The story behind CueLens

Making emotional context easier to access.

CueLens grew from a painful misunderstanding, a prototype inspired by assistive research, and dozens of conversations with autistic people, families, clinicians, professors, and founders.

The Beginning

CueLens began with a story I will never forget: the story of Anish, an autistic college graduate. While hanging out with friends, he understood their teasing as friendly banter. When the tone shifted and they grew frustrated, that escalation was not clear to him. One of them punched him in the face.

That moment stayed with me because the harm came from a breakdown in shared context. Anish did not lack empathy; he did not have reliable access to the social cues others assumed were obvious. That realization became the spark for CueLens.

Emotion-Detecting Glasses

My first prototype was inspired by the Stanford Autism Glass Project. I built emotion-detecting glasses that used a small camera to identify facial expressions in real time and relay the detected emotion through headphones, effectively creating "emotional subtitles" for the world around you.

It was a scrappy build, but it proved the concept: technology could provide extra context at the exact moment communication becomes harder to interpret.

Startup Prep School

I applied to Santa Clara University's Startup Prep School and became the first high school student ever accepted into the accelerator. There, I learned how to turn an idea into a scalable venture.

I conducted and organized over 50 interviews with autistic people, psychologists, professors, and entrepreneurs. Listening to their stories shaped how CueLens could be more useful, respectful, and accountable.

National Recognition

At the end of the program, our team competed in a national pitch competition. Against college founders from across the country, we won $500. That moment validated that the problem we were solving mattered.

Redefining CueLens

By the end of the accelerator, I reimagined CueLens as an app that adds context for facial expressions during video calls, supporting digital communication with emotional subtitles.

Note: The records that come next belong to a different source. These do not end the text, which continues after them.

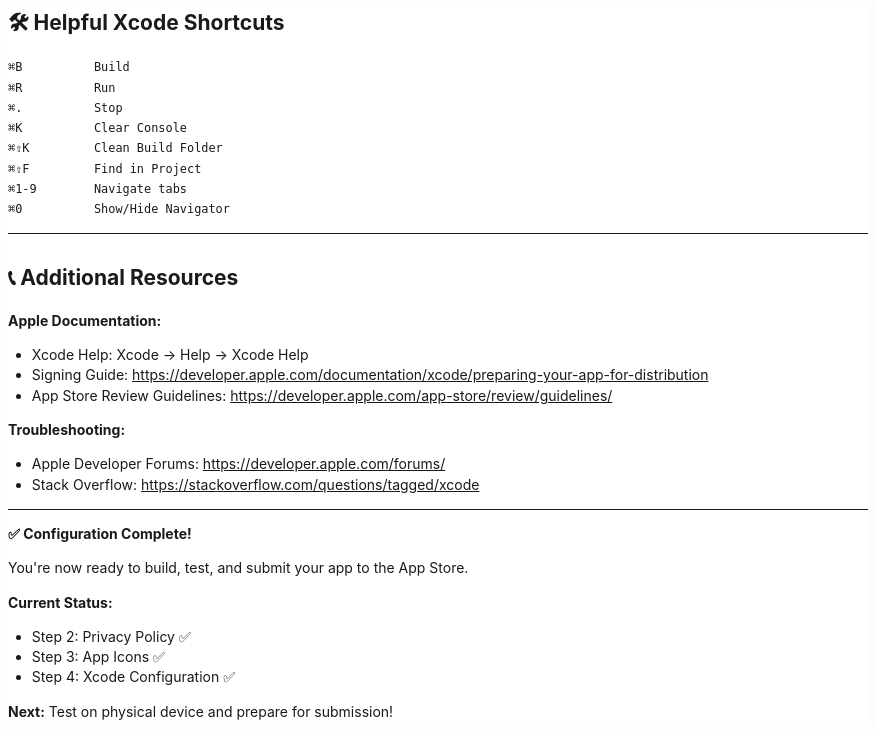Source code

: 
## 🛠️ Helpful Xcode Shortcuts

```
⌘B          Build
⌘R          Run
⌘.          Stop
⌘K          Clear Console
⌘⇧K         Clean Build Folder
⌘⇧F         Find in Project
⌘1-9        Navigate tabs
⌘0          Show/Hide Navigator
```

---

## 📞 Additional Resources

**Apple Documentation:**
- Xcode Help: Xcode → Help → Xcode Help
- Signing Guide: https://developer.apple.com/documentation/xcode/preparing-your-app-for-distribution
- App Store Review Guidelines: https://developer.apple.com/app-store/review/guidelines/

**Troubleshooting:**
- Apple Developer Forums: https://developer.apple.com/forums/
- Stack Overflow: https://stackoverflow.com/questions/tagged/xcode

---

**✅ Configuration Complete!**

You're now ready to build, test, and submit your app to the App Store.

**Current Status:**
- Step 2: Privacy Policy ✅
- Step 3: App Icons ✅
- Step 4: Xcode Configuration ✅

**Next:** Test on physical device and prepare for submission!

Over the summer, I worked with Mirro.ai to refine the model and deepen my understanding of expression-aware AI and ethical dataset design.

Global Collaboration

In the months since, I have been collaborating with families, therapists, and autism centers across three countries to make CueLens multilingual and culturally inclusive.

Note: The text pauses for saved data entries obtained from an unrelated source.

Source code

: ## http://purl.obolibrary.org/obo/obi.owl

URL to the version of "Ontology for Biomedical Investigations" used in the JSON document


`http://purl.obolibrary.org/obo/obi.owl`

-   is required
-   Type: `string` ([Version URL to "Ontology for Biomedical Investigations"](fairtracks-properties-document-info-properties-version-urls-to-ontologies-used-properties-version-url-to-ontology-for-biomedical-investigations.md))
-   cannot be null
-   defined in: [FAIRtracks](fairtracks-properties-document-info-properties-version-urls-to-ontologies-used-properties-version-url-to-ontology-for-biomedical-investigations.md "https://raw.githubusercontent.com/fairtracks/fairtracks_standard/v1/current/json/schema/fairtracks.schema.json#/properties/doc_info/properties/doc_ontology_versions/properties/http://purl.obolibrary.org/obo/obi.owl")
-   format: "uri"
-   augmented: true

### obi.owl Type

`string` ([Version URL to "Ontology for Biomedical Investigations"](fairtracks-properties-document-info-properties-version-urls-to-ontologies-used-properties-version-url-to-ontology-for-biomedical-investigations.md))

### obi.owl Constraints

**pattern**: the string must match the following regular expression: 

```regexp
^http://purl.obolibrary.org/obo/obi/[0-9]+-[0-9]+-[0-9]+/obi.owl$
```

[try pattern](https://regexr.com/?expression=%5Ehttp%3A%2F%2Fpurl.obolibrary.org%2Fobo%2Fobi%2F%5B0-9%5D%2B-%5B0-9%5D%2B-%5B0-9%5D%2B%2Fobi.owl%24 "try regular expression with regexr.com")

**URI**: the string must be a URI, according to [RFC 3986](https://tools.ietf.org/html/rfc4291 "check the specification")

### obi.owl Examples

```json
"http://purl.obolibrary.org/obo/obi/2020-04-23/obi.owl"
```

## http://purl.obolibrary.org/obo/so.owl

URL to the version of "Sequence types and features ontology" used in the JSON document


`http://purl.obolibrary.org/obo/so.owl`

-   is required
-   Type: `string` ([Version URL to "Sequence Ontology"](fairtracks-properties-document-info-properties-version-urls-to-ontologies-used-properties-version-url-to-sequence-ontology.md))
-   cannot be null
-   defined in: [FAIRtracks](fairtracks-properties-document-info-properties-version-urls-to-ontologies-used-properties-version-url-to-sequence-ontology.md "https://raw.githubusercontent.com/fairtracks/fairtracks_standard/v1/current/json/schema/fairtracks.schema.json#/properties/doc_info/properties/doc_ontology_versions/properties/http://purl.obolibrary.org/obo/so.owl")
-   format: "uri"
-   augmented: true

Emotions, and how people express them, look different across language and culture. Accessible AI should be designed with that diversity in mind.

CueLens continues to grow with that mission: to make social context easier to access across neurotypes, languages, and cultures.

Context Over Judgment

CueLens is built around the idea that unclear cues are an accessibility problem, not a character flaw.

Listening Before Building

Interviews with autistic people, clinicians, educators, and founders shaped the product from the beginning.

Cultural Humility

Multilingual support matters because emotional expression changes across languages, cultures, and communities.